Oui, il est bien écrit "bien qu'il ne puisse plus me toucher en aucune façon." Eh bien, je n'ai pas compris pourquoi. Là encore, au vu de la fin, ce n'est pas clair.
Ce qui est clair, par contre, c'est que l'auteure s'est bien rendu compte qu'elle ne pourrait pas tenir tout un roman sur la guerre entre Ana et La Chose. Dès la page 70, sous couvert de nous parler de cette lutte, des préparatifs, l'histoire dévie.
La Chose semble craindre la lumière ? Il faut donc qu'Ana en sache plus sur les aveugles (on avait bien dit que l'histoire n'était pas claire). Et exit La Chose, pour longtemps. Oh, elle est toujours là, en fond, Guadalupe Nettel nous le rappelle de temps à autres. Mais concrètement, que fait-elle, cette Chose, passé le début du roman ? Rien.
Le livre pourrait aussi bien parler d'autre chose (et c'est peut-être de cela qu'il parle) : l'acceptation de son "vrai moi"(si cela a une signification), même si, pour cela, il faut quitter la société telle qu'elle existe (il faut avoir lu le livre pour comprendre, ou bien avoir parcouru la quatrième de couverture, bien bavarde, comme d'habitude).
Le livre commence par "Un grand merci à mon amie Svetlana Doubin pour sa fine relecture".
Soit. Alors, je m'interroge. Page 87, Ana sort de l'institut où elle travaille. On lit : "Lorsque enfin j'arrivais devant ma voiture [...] Je sortis la clé de mon sac".
Stupeur du lecteur. Jusque là, elle y allait à pied, vu que c'est près de chez elle. Page 184, on lit d'ailleurs : "J'arguai que je n'avais pas le permis [...]".
Qu'est-ce à dire ?
Que le livre, qui paraît simple (mais pas clair) est en fait une brillante alternance de personnalités, sans que le lecteur (enfin, moi) ne s'en aperçoive ?
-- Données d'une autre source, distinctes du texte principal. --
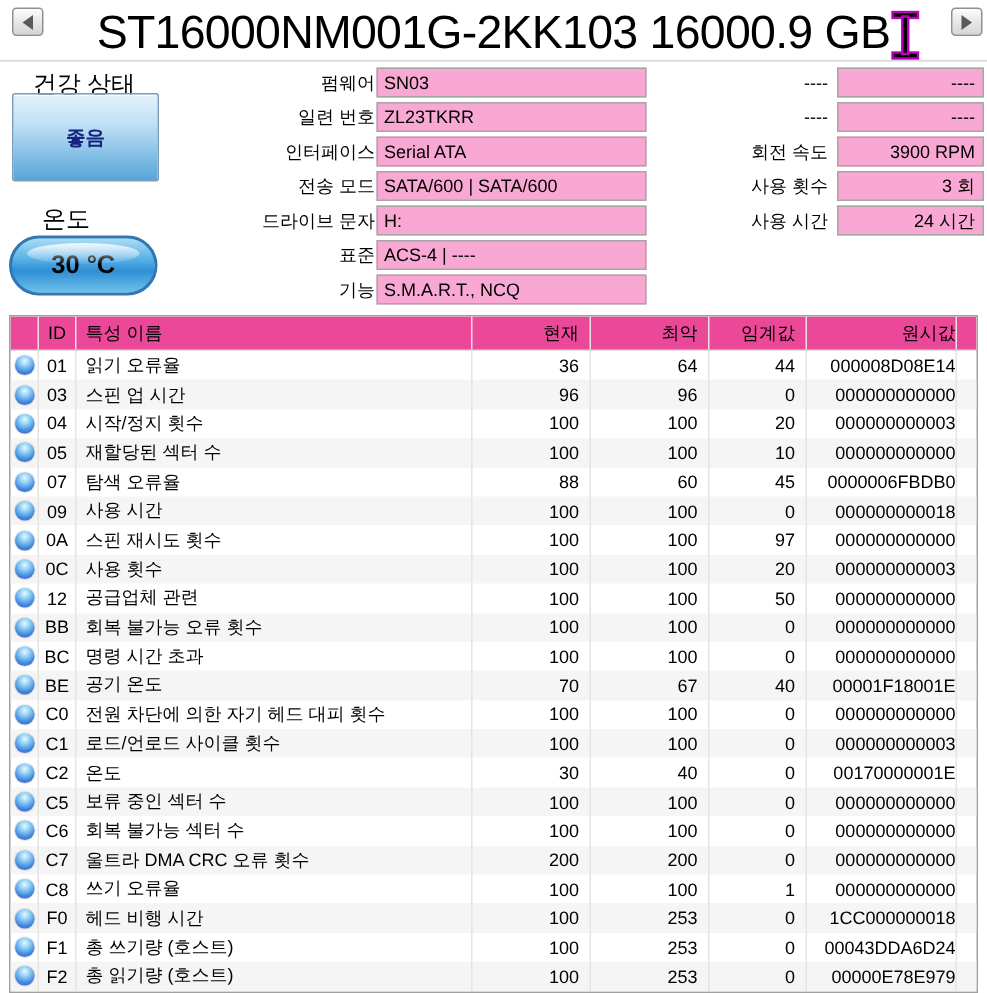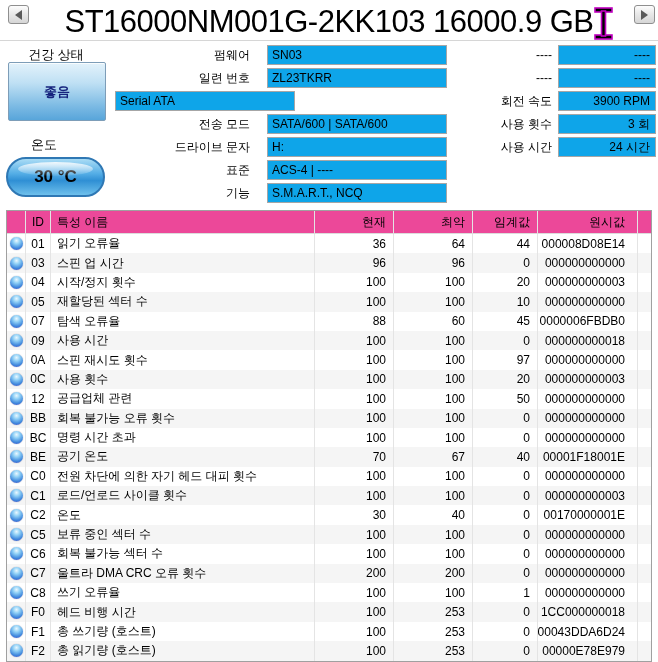"건강 상태" .panel-label { font-size: 13px -> 16px }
Mais non... La Chose n'aurait pas pu s'acheter une voiture sans que notre héroïne ne le sache, quand même ?
Et, encore une fois, au vu de la fin, que je ne peux pas rapporter ici, pourquoi l'auteur écrit, au début, "bien qu'il ne puisse plus me toucher en aucune façon" ?
Je n'ai pas compris. J'espère tout de même qu'il y avait vraiment quelque chose à comprendre, et qu'il ne sagit pas juste d'une histoire, certes bien racontée, mais bancale.